4.10 Benefit-Risk Assessment

The concentration–QTc relationship is used to perform the benefit-risk assessment for drugs that prolong the QT interval. The first question to ask is whether the supra-therapeutic dose covers the highest expected clinical exposure scenario. This is done by adding the fold-change in C max and AUC for identified intrinsic and ­extrinsic factors (e.g., gender, race, organ impairment, drug–drug interactions, or food effects). This way the QT risk in subpopulations can be assessed and appropriate dose adjustments and ECG monitoring can be derived in order to write informative drug labels.
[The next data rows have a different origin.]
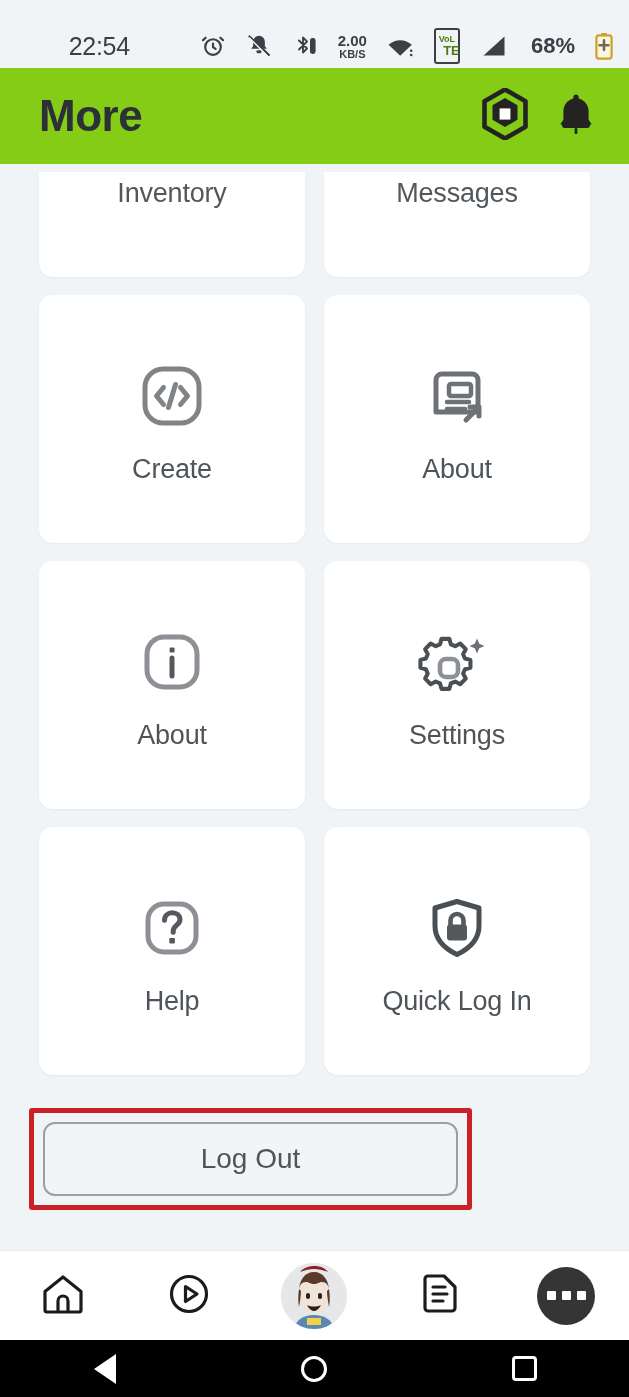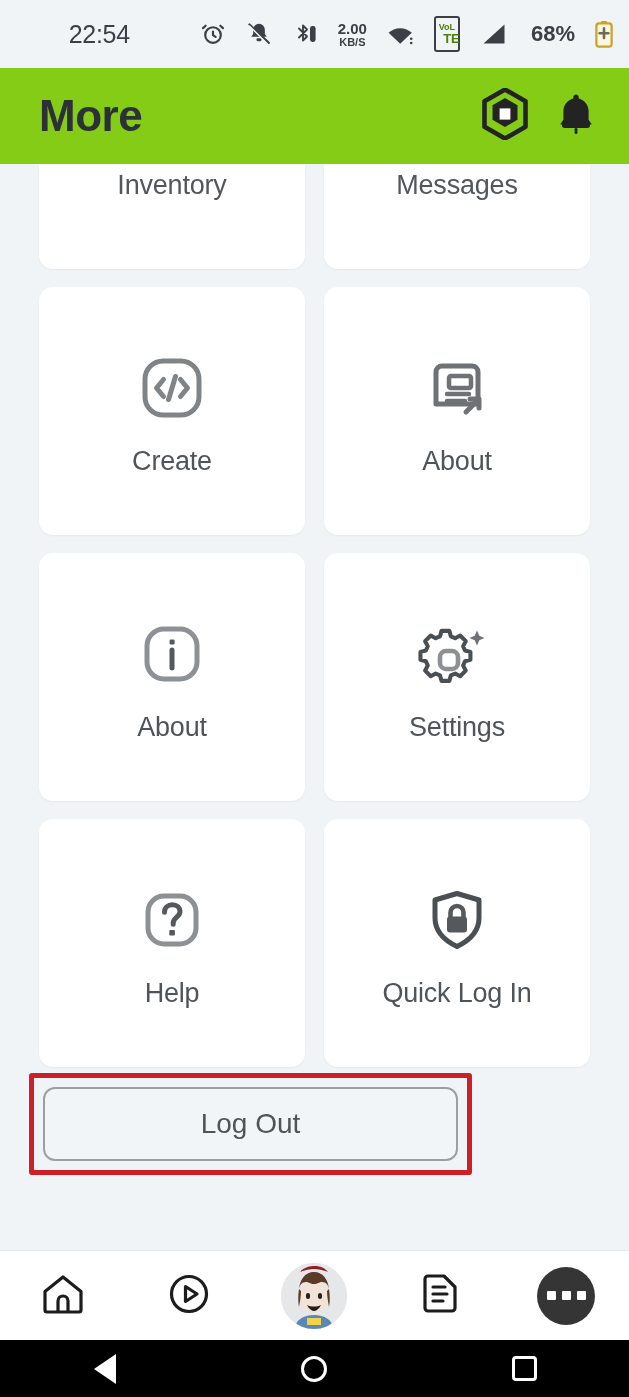--- a/index.html
+++ b/index.html
@@ -18,21 +18,21 @@
     position: relative;
     width: 629px;
     height: 1397px;
     background: #f0f4f7;
     overflow: hidden;
   }
 
   
   .status-bar {
     position: absolute;
-    top: 0; left: 0;
+    top: 12px; left: 0;
     width: 629px;
     height: 68px;
     background: #f0f4f7;
     display: flex;
     align-items: center;
     justify-content: flex-end;
     padding-right: 16px;
     box-sizing: border-box;
   }
   .status-time {
@@ -112,21 +112,21 @@
     width: 629px;
     height: 1086px;
     background: #f0f4f7;
     overflow: hidden;
   }
   .grid {
     display: grid;
     grid-template-columns: 266px 266px;
     column-gap: 19px;
     row-gap: 18px;
-    padding: 0 39px;
+    padding: 8px 39px;
     box-sizing: border-box;
     width: 629px;
   }
   .card {
     background: #ffffff;
     border-radius: 14px;
     display: flex;
     flex-direction: column;
     align-items: center;
     justify-content: center;
@@ -157,21 +157,21 @@
     letter-spacing: -0.2px;
     text-align: center;
     white-space: nowrap;
   }
   .card.clipped .card-label {
     color: #52575b;
   }
 
   
   .logout-wrap {
-    margin-top: 6px;
+    margin-top: 25px;
     padding: 0 29px;
     box-sizing: border-box;
     width: 501px;
   }
   .logout-highlight {
     border: 5px solid #cc2029;
     border-radius: 3px;
     padding: 9px;
     box-sizing: border-box;
   }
For the example shown in Fig. 16.12 (bottom), the geometric mean peak supra-therapeutic exposure shown in red is 9-fold higher than the therapeutic exposure shown in blue and clearly prolongs the mean QT interval by more than 10 ms. However, if the worst case clinical exposure scenario is between 2- and 4-fold, there does not appear a high risk of QT prolongation.

Fig. 16.12
figure 12

(Top) Predicted ΔΔQTcI at the geometric mean peak drug concentrations following therapeutic (blue) and supra-therapeutic (red) doses. (Bottom) Predicted ΔΔQTcI at different multiples of therapeutic exposures

5 Concluding Remarks

The purpose of creating a QT knowledge management system was to automate QT data analyses and reporting for consistent and timely review of TQT studies. Furthermore, the developed graphics and reporting standards allow for easier communication (internally and externally) of results.

An important aspect of QT data analyses is to explore the adequacy of the model assumptions (e.g., heart rate QT correction, baseline adjustments, choice of positive control to establish assay sensitivity, linear or nonlinear concentration–QTc relationship, and direct or delayed effects) through model diagnostics and graphical analyses.

The system furthermore enables leveraging prior information to answer drug development related questions through pooled data analysis since the data and results are in a consistent format that easily can be combined. Contributions to improve the science include (1) the use of concentration–QT modeling for regulatory review of new drugs (Garnett et al. 2008) and (2) evaluating TQT study design features on moxifloxacin response (Florian et al. 2011).